Application specific CVs are handled by the plugin that will use the CV. For example, a plugin that inserts bibliographic references will use the SRes.BibRefType CV. It is these plugins that are responsible for making sure that the CV they want to use is in the database.
Plugins that use CVs fall into two categories
- those that hard code the CV.
- those that do not hard code the CV, but, rather, get it from the input
In case 1, the plugin hard codes the CV in the Perl code.
In case 2, the plugin hard codes only a default. It also offers an optional command line argument that takes a file that contains the CV. If the user of the plugin determines that the input has an different CV than the default, the user will provide such a file.
In both cases, the plugin reads the table in GUS that contains the CV and compares it to the CV it expects to use.

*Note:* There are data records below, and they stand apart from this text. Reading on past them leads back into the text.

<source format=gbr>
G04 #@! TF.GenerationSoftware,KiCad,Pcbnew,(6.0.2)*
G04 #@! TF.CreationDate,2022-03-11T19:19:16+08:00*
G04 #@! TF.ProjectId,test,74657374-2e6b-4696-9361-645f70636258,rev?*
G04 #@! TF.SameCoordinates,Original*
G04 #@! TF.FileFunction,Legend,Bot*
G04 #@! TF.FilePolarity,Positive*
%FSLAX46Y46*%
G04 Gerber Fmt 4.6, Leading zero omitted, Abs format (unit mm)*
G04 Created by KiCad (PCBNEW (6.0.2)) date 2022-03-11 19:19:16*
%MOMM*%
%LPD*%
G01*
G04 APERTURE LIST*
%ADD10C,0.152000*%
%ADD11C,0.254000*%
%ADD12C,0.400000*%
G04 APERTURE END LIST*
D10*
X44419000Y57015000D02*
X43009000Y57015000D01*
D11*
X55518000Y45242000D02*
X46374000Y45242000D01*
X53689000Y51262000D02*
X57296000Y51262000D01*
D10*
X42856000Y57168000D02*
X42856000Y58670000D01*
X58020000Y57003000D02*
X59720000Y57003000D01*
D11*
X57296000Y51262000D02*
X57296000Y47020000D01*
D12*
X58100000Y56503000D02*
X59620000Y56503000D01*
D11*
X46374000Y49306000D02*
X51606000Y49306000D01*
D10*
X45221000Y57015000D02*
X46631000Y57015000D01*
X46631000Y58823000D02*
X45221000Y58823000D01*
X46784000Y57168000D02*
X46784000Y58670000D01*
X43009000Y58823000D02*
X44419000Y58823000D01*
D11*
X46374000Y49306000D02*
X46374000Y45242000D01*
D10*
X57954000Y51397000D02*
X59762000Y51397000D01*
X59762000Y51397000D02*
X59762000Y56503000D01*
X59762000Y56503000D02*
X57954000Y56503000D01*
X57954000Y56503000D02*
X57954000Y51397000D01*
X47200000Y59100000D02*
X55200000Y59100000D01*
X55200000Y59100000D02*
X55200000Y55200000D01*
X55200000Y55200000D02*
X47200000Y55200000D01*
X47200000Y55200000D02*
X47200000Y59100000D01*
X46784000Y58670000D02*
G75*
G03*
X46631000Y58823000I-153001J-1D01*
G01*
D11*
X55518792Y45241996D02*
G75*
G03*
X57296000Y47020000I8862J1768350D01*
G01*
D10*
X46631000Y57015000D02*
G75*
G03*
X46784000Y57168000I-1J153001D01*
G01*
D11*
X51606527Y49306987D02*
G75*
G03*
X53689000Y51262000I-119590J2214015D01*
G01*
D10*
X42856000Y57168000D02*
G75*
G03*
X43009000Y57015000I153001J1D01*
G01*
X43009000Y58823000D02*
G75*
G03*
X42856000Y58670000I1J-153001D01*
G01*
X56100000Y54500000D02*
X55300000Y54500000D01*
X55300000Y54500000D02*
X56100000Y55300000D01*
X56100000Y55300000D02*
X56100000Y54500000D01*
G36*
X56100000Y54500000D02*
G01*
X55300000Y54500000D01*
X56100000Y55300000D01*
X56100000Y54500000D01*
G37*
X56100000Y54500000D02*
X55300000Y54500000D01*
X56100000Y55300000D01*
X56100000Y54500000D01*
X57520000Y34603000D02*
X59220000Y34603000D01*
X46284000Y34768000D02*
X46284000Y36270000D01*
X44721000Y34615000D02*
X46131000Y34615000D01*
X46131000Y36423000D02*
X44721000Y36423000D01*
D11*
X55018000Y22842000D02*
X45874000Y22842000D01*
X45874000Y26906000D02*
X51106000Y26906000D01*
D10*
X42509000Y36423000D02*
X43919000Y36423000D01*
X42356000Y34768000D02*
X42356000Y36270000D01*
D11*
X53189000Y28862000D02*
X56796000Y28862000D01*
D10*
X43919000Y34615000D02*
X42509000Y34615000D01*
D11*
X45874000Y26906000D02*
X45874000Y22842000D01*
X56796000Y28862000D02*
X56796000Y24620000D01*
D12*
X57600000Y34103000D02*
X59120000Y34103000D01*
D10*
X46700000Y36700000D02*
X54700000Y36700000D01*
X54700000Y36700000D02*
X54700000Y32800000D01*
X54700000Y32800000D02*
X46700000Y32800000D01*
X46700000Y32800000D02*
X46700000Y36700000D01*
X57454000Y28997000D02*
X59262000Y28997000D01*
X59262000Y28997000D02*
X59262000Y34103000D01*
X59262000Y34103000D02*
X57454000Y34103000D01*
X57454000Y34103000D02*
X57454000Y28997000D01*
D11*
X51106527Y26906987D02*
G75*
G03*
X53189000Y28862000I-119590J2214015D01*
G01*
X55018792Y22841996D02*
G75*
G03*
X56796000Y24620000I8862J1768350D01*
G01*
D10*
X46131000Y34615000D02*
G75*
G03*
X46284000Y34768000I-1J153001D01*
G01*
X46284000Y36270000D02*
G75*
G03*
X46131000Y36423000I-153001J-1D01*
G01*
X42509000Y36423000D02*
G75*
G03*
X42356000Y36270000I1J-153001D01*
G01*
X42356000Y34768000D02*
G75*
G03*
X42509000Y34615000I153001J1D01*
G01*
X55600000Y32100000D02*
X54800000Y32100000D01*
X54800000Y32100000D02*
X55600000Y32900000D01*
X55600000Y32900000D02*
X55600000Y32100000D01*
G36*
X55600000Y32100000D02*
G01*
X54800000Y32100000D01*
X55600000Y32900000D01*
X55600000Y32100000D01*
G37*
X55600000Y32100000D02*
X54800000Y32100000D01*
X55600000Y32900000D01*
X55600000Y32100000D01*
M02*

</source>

If the expected vocab is not found, the plugin updates the table.
Assigning an External Database Release Id
GUS is a data warehouse so it is very common for plugins to load into GUS data from another source. Whether the source is external or in-house, tracking its origin is often required. The tables in GUS that handle this are SRes.ExternalDatabase and SRes.ExternalDatabaseRelease. The former describes the database, eg, PFam, and the latter describes the particular release of the database that is being loaded, eg, 1.0.0. The data loaded will have a foreign key to the database release, which in turn has a foreign key to the database.

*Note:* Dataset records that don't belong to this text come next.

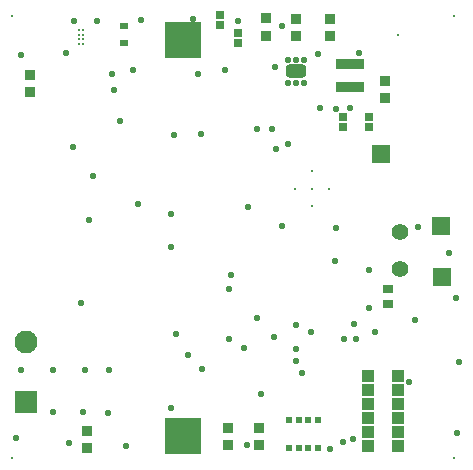
<source format=gbr>
%TF.GenerationSoftware,Altium Limited,Altium Designer,21.2.0 (30)*%
G04 Layer_Color=16711935*
%FSLAX45Y45*%
%MOMM*%
%TF.SameCoordinates,6E67B6D2-48A1-4C3A-8D5B-8FB38F647B41*%
%TF.FilePolarity,Negative*%
%TF.FileFunction,Soldermask,Bot*%
%TF.Part,Single*%
G01*
G75*
%TA.AperFunction,SMDPad,CuDef*%
%ADD20R,0.91213X0.95814*%
%TA.AperFunction,ViaPad*%
%ADD50C,0.30000*%
%TA.AperFunction,ConnectorPad*%
%ADD54R,0.91213X0.95814*%
%TA.AperFunction,SMDPad,CuDef*%
%ADD56R,0.80000X0.60000*%
%ADD59R,0.81213X0.75814*%
%ADD69R,2.40000X0.95000*%
G04:AMPARAMS|DCode=70|XSize=1.14mm|YSize=1.74mm|CornerRadius=0.32mm|HoleSize=0mm|Usage=FLASHONLY|Rotation=90.000|XOffset=0mm|YOffset=0mm|HoleType=Round|Shape=RoundedRectangle|*
%AMROUNDEDRECTD70*
21,1,1.14000,1.10000,0,0,90.0*
21,1,0.50000,1.74000,0,0,90.0*
1,1,0.64000,0.55000,0.25000*
1,1,0.64000,0.55000,-0.25000*
1,1,0.64000,-0.55000,-0.25000*
1,1,0.64000,-0.55000,0.25000*
%
%ADD70ROUNDEDRECTD70*%
G04:AMPARAMS|DCode=71|XSize=0.59mm|YSize=0.44mm|CornerRadius=0.145mm|HoleSize=0mm|Usage=FLASHONLY|Rotation=90.000|XOffset=0mm|YOffset=0mm|HoleType=Round|Shape=RoundedRectangle|*
%AMROUNDEDRECTD71*
21,1,0.59000,0.15000,0,0,90.0*
21,1,0.30000,0.44000,0,0,90.0*
1,1,0.29000,0.07500,0.15000*
1,1,0.29000,0.07500,-0.15000*
1,1,0.29000,-0.07500,-0.15000*
1,1,0.29000,-0.07500,0.15000*
%
%ADD71ROUNDEDRECTD71*%
%TA.AperFunction,ConnectorPad*%
%ADD72R,0.65000X0.70000*%
%TA.AperFunction,SMDPad,CuDef*%
%ADD73R,0.65000X0.70000*%
%TA.AperFunction,BGAPad,CuDef*%
%ADD74C,0.25000*%
%TA.AperFunction,SMDPad,CuDef*%
%ADD75R,1.10000X1.00000*%
%TA.AperFunction,BGAPad,CuDef*%
%ADD76R,0.50000X0.50000*%
%TA.AperFunction,SMDPad,CuDef*%
%ADD77R,3.10000X3.10000*%
%TA.AperFunction,ComponentPad*%
%ADD78R,1.60000X1.60000*%
%ADD79C,1.40000*%
%TA.AperFunction,ViaPad*%
%ADD80C,0.20400*%
%TA.AperFunction,ComponentPad*%
%ADD81C,1.95000*%
%ADD82R,1.95000X1.95000*%
%TA.AperFunction,ViaPad*%
%ADD83C,0.56000*%
D20*
X3280000Y3322699D02*
D03*
Y3177301D02*
D03*
X760000Y352699D02*
D03*
Y207301D02*
D03*
X280000Y3227301D02*
D03*
Y3372699D02*
D03*
D50*
X2665321Y2552555D02*
D03*
X2812821Y2405055D02*
D03*
X2517820D02*
D03*
X2665321Y2257555D02*
D03*
Y2405055D02*
D03*
X2583456Y3398959D02*
D03*
X2478456D02*
D03*
X3392602Y3703894D02*
D03*
D54*
X2272324Y3848374D02*
D03*
Y3702975D02*
D03*
X2220000Y382699D02*
D03*
Y237301D02*
D03*
X1958461D02*
D03*
Y382699D02*
D03*
X2530457Y3695431D02*
D03*
Y3840830D02*
D03*
X2822177Y3695431D02*
D03*
Y3840830D02*
D03*
D56*
X1070000Y3780000D02*
D03*
Y3640000D02*
D03*
D59*
X3309393Y1555733D02*
D03*
Y1430334D02*
D03*
D69*
X2986651Y3265479D02*
D03*
Y3460479D02*
D03*
D70*
X2530956Y3398959D02*
D03*
D71*
X2465956Y3496459D02*
D03*
X2530956D02*
D03*
X2595956D02*
D03*
X2465956Y3301459D02*
D03*
X2530956D02*
D03*
X2595956D02*
D03*
D72*
X1889175Y3790540D02*
D03*
Y3875540D02*
D03*
D73*
X2038097Y3640172D02*
D03*
Y3725172D02*
D03*
X2932051Y2925657D02*
D03*
Y3010657D02*
D03*
X3147118Y3011521D02*
D03*
Y2926521D02*
D03*
D74*
X690000Y3630000D02*
D03*
X730000D02*
D03*
X690000Y3670000D02*
D03*
X730000D02*
D03*
X690000Y3710000D02*
D03*
X730000D02*
D03*
X690000Y3750000D02*
D03*
X730000D02*
D03*
D75*
X3390899Y464366D02*
D03*
Y224366D02*
D03*
Y344366D02*
D03*
Y584366D02*
D03*
Y704366D02*
D03*
Y824366D02*
D03*
X3143300D02*
D03*
Y704366D02*
D03*
Y584366D02*
D03*
Y464366D02*
D03*
Y344366D02*
D03*
Y224366D02*
D03*
D76*
X2554115Y210983D02*
D03*
X2714115Y450983D02*
D03*
X2634115Y210983D02*
D03*
Y450983D02*
D03*
X2474115D02*
D03*
X2554115D02*
D03*
X2714115Y210983D02*
D03*
X2474115D02*
D03*
D77*
X1573317Y3661790D02*
D03*
Y308990D02*
D03*
D78*
X3250000Y2700000D02*
D03*
X3760804Y2091631D02*
D03*
X3765607Y1655607D02*
D03*
D79*
X3407500Y2040000D02*
D03*
Y1730000D02*
D03*
D80*
X3870000Y3870000D02*
D03*
X130000D02*
D03*
X3870000Y130000D02*
D03*
X130000D02*
D03*
D81*
X245851Y1107585D02*
D03*
D82*
Y599585D02*
D03*
D83*
X2409148Y2088629D02*
D03*
X2466375Y2782257D02*
D03*
X2120000Y2250000D02*
D03*
X2360000Y2740000D02*
D03*
X2870000Y3080000D02*
D03*
X2872500Y2075000D02*
D03*
X2114857Y237000D02*
D03*
X2200000Y1310000D02*
D03*
X3890000Y340000D02*
D03*
X3490000Y770000D02*
D03*
X1470000Y550000D02*
D03*
X940000Y510000D02*
D03*
X610000Y250000D02*
D03*
X470000Y520000D02*
D03*
X3560000Y2080000D02*
D03*
X3830000Y1860000D02*
D03*
X3010000Y290000D02*
D03*
X2580000Y850000D02*
D03*
X1960000Y1560000D02*
D03*
Y1130000D02*
D03*
X1736254Y878788D02*
D03*
X2230000Y670000D02*
D03*
X730000Y520000D02*
D03*
X1091506Y227674D02*
D03*
X740000Y870000D02*
D03*
X160000Y300000D02*
D03*
X470000Y870000D02*
D03*
X200000D02*
D03*
X1660000Y3840000D02*
D03*
X200000Y3540000D02*
D03*
X650000Y3830000D02*
D03*
X2532000Y1255242D02*
D03*
X2340000Y1150000D02*
D03*
X3150000Y1720000D02*
D03*
X2859377Y1790536D02*
D03*
X1698605Y3380589D02*
D03*
X1216779Y3831041D02*
D03*
X1150000Y3410000D02*
D03*
X990000Y3240000D02*
D03*
X3910000Y940000D02*
D03*
X3883275Y1480000D02*
D03*
X2990000Y3090000D02*
D03*
X2200000Y2910000D02*
D03*
X1930000Y3410000D02*
D03*
X2410000Y3780000D02*
D03*
X2720000Y3550000D02*
D03*
X3062788Y3558533D02*
D03*
X2730000Y3090000D02*
D03*
X1043506Y2983377D02*
D03*
X1730000Y2870000D02*
D03*
X1501676Y2863009D02*
D03*
X643463Y2760154D02*
D03*
X810000Y2510000D02*
D03*
X1470142Y2191662D02*
D03*
X1468911Y1909745D02*
D03*
X844321Y3825679D02*
D03*
X974961Y3373859D02*
D03*
X1980000Y1680000D02*
D03*
X1516929Y1172219D02*
D03*
X1190000Y2280000D02*
D03*
X780000Y2140000D02*
D03*
X710000Y1440000D02*
D03*
X2820000Y200714D02*
D03*
X947622Y868141D02*
D03*
X582500Y3555000D02*
D03*
X3149500Y1398000D02*
D03*
X2089308Y1059308D02*
D03*
X3541762Y1291760D02*
D03*
X2330000Y2910000D02*
D03*
X2930000Y260000D02*
D03*
X1617622Y998140D02*
D03*
X2350000Y3440000D02*
D03*
X2040000Y3830000D02*
D03*
X2530000Y1050000D02*
D03*
Y950000D02*
D03*
X3040000Y1130000D02*
D03*
X2940000D02*
D03*
X3020000Y1260000D02*
D03*
X3202500Y1192500D02*
D03*
X2661115Y1190000D02*
D03*
%TF.MD5,ed96cf1e5021df470b648c33a1df8e86*%
M02*

</source>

In order to create that relationship, the plugin must know the primary key of the external database release. To accomplish this, the plugin takes as command line arguments the name of the database and its release. It does not take the primary key of the external database release (that violates the plugin standard). The plugin passes that information to the API subroutine getExtDbRlsId($dbName, $dbVersion).
If the plugin is inserting the dataset as opposed to updating it, create new entries for the database and the release by using the plugins
- GUS::Common::Plugin::InsertExternalDatabase
- GUS::Common::Plugin::InsertExternalDatabaseRls